### [EXERCISE]
Extend the rosemary folklore page below with further lines that follow on from its last entry.
Segment Start: EXTRACT
Metaphysical Properties Of Rosemary Leaf
Official Name: Rosemarinus officinalis
Other Names: Compass Weed, Dew of the Sea, Elf Leaf, Guardrobe, Incensier, Libanotis, Polar Plant, Sea Dew
Metaphysical Powers: Protection, Love, Lust, Mental Powers, Exorcism, Purification, Healing, Sleep, Youth
Common Magickal Uses and Folklore of Rosemary Leaf
- When burned, it emits powerful cleansing and purifying vibrations and smoldered to rid a place of negativity, especially before performing magic.
- When placed beneath your pillow, Rosemary ensures a night of good sleep and drives away nightmares.
- When placed under your bed, it protects you from all harm.
- When hung on the porch and doorposts, Rosemary keeps thieves from the house and is carried to remain healthy.
- When placed in your bath, it purifies.
Segment End: EXTRACT
Segment Start: INFORMATION
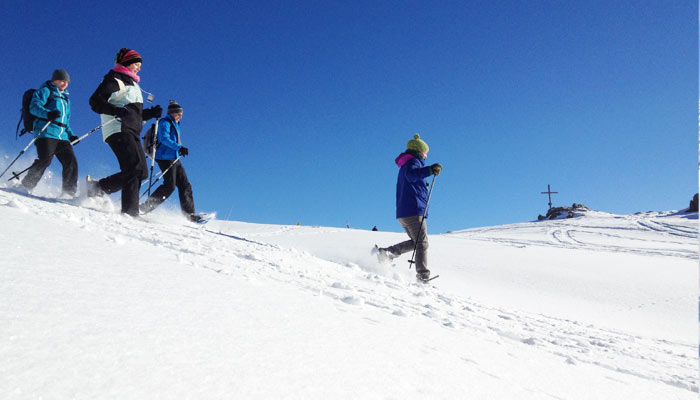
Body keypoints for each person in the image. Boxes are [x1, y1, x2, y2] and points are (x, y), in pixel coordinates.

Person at [86, 48, 162, 216]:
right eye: (136, 64)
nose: (139, 68)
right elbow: (95, 101)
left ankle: (98, 187)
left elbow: (134, 115)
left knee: (141, 171)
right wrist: (114, 110)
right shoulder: (115, 79)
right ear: (126, 63)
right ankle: (130, 212)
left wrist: (150, 113)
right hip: (118, 128)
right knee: (133, 168)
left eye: (140, 65)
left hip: (132, 130)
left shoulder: (134, 85)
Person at [375, 134, 442, 281]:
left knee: (416, 242)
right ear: (419, 151)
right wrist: (429, 170)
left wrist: (423, 182)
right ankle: (422, 276)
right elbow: (412, 176)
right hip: (413, 211)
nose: (426, 155)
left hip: (405, 211)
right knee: (422, 243)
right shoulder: (413, 162)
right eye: (425, 152)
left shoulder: (408, 164)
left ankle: (387, 253)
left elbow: (412, 180)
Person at [140, 100, 203, 222]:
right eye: (179, 113)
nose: (181, 116)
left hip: (174, 157)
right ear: (173, 113)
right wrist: (179, 148)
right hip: (164, 157)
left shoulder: (175, 124)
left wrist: (179, 150)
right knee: (169, 186)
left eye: (181, 114)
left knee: (185, 184)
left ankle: (189, 214)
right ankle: (144, 208)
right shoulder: (165, 122)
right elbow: (164, 138)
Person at [21, 69, 79, 196]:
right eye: (62, 80)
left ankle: (69, 192)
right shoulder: (45, 91)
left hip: (62, 135)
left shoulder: (65, 99)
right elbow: (34, 107)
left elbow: (66, 121)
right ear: (54, 80)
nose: (64, 83)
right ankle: (26, 185)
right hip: (46, 132)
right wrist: (48, 114)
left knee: (71, 161)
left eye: (67, 81)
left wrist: (71, 135)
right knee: (46, 159)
Segment End: INFORMATION
### [EXPECTED OUTPUT]
- It is often used in love and lust spells
- Rosemary is generally used as a substitute for Frankincense.
Rosemary has been one of the most essential Old World magickal herbs for a long time. Since ancient times it has been used for cleansing and purifying incenses. Associated with Aphrodite/Venus (Rosemary's name means "dew of the sea" in Latin).
Later, it became linked to the Virgin Mary, who is said to have given the plant its blue blossoms when she rested her blue mantle on a bush. Rosemary was worn by medieval brides and carried by wedding guests as a token of love and virtue.
An old saying has it, "Where Rosemary grows, the woman rules." It was said that Rosemary would only flourish in a garden where the lady of the house wore the pants.
Many Christians believe that Rosemary echoed the life of Christ, growing for 33 years to the height of a man, then perishing.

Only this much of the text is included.